Essa súmula é importante porque garante aos contribuintes o direito de serem ressarcidos quando pagam impostos a mais do que o devido. Isso acontece, por exemplo, quando o contribuinte paga o Imposto sobre Circulação de Mercadorias e Serviços (ICMS) em uma operação que, na verdade, não é tributada. Com a súmula, o contribuinte tem o direito de pedir a restituição ou a compensação do valor pago a mais.
“O contribuinte que efetuar o recolhimento de tributo indevido, por motivo de erro de fato, tem direito à restituição ou compensação do indébito apurado, desde que não tenha repassado o encargo ao consumidor final ou sofrido qualquer repercussão econômica.”

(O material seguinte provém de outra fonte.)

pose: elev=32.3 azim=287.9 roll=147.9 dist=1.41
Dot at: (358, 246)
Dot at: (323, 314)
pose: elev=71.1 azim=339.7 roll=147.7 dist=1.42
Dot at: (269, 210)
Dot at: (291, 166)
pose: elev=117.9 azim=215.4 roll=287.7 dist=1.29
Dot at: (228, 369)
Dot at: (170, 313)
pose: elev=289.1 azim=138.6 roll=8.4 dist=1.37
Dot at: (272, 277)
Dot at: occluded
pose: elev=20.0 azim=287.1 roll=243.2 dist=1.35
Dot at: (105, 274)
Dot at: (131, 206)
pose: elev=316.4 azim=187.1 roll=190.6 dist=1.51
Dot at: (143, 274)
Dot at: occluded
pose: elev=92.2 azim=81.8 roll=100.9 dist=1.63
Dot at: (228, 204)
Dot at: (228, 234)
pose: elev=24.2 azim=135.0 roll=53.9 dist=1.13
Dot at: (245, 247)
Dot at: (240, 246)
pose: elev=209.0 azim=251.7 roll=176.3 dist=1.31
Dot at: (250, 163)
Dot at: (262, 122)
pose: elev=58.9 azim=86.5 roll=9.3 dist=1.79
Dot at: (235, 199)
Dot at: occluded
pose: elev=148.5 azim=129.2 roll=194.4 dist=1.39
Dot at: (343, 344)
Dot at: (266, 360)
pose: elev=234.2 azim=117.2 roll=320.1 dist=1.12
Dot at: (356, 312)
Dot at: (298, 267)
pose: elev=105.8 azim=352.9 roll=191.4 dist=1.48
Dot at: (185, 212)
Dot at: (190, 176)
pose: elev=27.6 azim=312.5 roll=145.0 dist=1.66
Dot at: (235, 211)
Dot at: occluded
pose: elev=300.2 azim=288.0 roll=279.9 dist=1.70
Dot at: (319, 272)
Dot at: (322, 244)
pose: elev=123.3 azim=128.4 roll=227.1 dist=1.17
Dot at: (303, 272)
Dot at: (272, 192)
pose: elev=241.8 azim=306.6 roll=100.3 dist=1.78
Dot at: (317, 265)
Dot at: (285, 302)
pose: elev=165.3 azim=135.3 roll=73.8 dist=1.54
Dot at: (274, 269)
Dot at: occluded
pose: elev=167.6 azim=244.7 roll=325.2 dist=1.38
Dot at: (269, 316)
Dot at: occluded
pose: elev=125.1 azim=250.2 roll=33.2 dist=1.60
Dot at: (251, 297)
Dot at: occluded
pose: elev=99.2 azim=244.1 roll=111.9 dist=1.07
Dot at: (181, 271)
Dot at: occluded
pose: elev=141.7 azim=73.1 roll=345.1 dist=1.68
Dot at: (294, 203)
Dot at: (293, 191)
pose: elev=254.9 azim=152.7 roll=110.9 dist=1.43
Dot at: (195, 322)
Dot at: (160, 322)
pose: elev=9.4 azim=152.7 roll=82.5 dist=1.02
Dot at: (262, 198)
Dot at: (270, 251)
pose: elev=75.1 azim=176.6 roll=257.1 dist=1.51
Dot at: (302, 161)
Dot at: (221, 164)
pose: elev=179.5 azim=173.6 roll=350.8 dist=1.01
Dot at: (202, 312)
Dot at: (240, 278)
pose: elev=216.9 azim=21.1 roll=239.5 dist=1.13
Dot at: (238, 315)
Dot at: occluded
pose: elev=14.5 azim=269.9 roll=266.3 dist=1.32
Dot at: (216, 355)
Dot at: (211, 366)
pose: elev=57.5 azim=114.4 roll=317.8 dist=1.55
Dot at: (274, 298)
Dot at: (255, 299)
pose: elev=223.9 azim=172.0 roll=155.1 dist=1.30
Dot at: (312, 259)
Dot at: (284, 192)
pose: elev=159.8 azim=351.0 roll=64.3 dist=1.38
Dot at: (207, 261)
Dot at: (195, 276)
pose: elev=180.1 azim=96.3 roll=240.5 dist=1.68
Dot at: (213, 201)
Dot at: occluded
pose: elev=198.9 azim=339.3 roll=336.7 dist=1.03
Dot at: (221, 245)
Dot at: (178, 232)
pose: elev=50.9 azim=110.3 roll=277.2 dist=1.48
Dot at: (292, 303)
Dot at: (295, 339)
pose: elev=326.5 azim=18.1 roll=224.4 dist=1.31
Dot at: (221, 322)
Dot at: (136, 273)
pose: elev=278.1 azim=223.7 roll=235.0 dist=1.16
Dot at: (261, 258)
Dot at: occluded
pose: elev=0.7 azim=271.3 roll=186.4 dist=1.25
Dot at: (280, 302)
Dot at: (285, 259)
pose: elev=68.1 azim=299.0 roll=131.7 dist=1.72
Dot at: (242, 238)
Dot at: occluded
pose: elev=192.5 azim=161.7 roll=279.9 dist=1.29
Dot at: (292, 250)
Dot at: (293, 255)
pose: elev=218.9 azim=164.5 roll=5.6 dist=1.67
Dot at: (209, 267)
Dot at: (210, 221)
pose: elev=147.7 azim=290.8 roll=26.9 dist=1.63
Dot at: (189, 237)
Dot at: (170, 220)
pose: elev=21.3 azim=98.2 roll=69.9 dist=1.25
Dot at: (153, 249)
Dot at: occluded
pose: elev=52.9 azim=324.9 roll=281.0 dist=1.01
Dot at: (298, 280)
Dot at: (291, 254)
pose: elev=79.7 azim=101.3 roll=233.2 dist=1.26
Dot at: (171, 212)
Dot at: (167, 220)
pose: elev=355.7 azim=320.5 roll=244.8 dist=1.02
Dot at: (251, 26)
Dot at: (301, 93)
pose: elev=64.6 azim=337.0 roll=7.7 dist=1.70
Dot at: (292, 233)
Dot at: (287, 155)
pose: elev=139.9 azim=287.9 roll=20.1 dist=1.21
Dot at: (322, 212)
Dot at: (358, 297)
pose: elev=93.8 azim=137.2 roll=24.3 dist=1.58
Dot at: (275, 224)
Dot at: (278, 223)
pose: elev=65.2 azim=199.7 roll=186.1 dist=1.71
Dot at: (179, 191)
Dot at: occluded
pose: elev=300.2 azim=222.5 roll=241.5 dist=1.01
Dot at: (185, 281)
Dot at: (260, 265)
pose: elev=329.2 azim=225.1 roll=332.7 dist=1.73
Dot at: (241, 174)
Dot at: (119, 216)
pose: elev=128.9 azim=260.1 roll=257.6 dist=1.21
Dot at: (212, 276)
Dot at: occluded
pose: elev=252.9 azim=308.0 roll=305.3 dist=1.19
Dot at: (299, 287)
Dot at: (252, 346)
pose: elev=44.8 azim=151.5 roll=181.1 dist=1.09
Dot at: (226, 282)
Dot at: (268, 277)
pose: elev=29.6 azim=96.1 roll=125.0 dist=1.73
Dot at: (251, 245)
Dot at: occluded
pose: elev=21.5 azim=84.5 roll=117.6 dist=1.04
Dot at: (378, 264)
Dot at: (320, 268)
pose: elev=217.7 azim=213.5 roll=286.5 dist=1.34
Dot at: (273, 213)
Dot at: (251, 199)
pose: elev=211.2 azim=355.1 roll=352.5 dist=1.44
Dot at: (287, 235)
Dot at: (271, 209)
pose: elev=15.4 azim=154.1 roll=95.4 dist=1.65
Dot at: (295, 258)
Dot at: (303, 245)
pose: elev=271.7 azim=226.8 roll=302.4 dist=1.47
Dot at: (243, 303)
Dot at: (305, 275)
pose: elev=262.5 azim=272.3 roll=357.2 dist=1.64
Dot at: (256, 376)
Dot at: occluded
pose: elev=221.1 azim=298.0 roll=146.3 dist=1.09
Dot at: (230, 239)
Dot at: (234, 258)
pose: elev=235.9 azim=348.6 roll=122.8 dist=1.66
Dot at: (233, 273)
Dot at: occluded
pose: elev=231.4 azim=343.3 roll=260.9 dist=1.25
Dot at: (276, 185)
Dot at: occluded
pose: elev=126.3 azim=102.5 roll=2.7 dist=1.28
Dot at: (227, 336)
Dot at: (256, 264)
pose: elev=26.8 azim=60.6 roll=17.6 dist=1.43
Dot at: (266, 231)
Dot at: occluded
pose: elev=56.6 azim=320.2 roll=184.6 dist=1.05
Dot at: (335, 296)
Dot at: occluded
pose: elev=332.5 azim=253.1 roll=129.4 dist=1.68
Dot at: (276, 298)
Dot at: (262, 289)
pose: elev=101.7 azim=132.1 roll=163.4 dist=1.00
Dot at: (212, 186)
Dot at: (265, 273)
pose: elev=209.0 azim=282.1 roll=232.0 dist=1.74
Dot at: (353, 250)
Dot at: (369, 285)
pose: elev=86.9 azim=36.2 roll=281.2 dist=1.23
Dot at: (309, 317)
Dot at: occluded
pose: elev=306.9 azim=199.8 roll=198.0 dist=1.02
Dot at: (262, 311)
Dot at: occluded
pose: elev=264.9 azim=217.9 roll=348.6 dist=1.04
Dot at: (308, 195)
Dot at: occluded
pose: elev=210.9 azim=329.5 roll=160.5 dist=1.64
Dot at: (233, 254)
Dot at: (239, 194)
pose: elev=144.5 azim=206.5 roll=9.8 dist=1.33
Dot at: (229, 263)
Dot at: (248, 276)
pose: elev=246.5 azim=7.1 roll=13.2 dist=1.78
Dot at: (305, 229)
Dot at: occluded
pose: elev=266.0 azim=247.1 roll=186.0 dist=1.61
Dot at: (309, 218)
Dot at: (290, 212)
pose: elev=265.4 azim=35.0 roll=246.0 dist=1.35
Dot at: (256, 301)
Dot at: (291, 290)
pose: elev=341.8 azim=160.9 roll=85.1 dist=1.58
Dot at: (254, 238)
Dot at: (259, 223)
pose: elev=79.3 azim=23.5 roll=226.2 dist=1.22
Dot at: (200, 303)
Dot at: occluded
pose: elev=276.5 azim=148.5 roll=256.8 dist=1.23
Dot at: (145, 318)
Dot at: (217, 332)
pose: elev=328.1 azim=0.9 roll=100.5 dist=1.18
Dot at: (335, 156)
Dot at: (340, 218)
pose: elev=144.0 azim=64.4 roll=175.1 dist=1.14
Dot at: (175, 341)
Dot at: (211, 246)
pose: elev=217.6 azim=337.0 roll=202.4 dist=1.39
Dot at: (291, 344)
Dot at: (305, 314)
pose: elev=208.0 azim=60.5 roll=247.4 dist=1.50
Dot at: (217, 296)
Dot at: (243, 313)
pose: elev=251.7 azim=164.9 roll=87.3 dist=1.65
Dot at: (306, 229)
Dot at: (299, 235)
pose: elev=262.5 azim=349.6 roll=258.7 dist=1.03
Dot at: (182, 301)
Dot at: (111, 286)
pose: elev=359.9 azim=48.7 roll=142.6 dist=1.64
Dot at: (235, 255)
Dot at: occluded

Essa súmula também garante aos contribuintes o direito de serem ressarcidos quando pagam impostos a mais, mas desta vez em razão de um erro de fato, ou seja, um equívoco na aplicação da legislação tributária. É importante ressaltar que, nesse caso, o contribuinte também tem o direito de pedir a restituição ou a compensação do valor pago a mais.
As súmulas aprovadas pelo Conselho de Contribuintes do Rio de Janeiro têm o objetivo de garantir maior segurança jurídica aos contribuintes e à administração pública municipal, uniformizando o entendimento sobre questões tributárias. É importante que os profissionais do Direito estejam atentos a essas súmulas e as utilizem em suas argumentações jurídicas, a fim de garantir os direitos dos contribuintes.
Além disso, é fundamental que os contribuintes estejam sempre bem informados sobre as súmulas e os seus direitos, a fim de evitar pagamentos indevidos de impostos e, caso isso aconteça, buscar a restituição ou a compensação do valor pago a mais. Para isso, é importante contar com a assessoria de um advogado especializado em direito tributário, que poderá orientar e auxiliar o contribuinte em todas as questões relacionadas à legislação fiscal.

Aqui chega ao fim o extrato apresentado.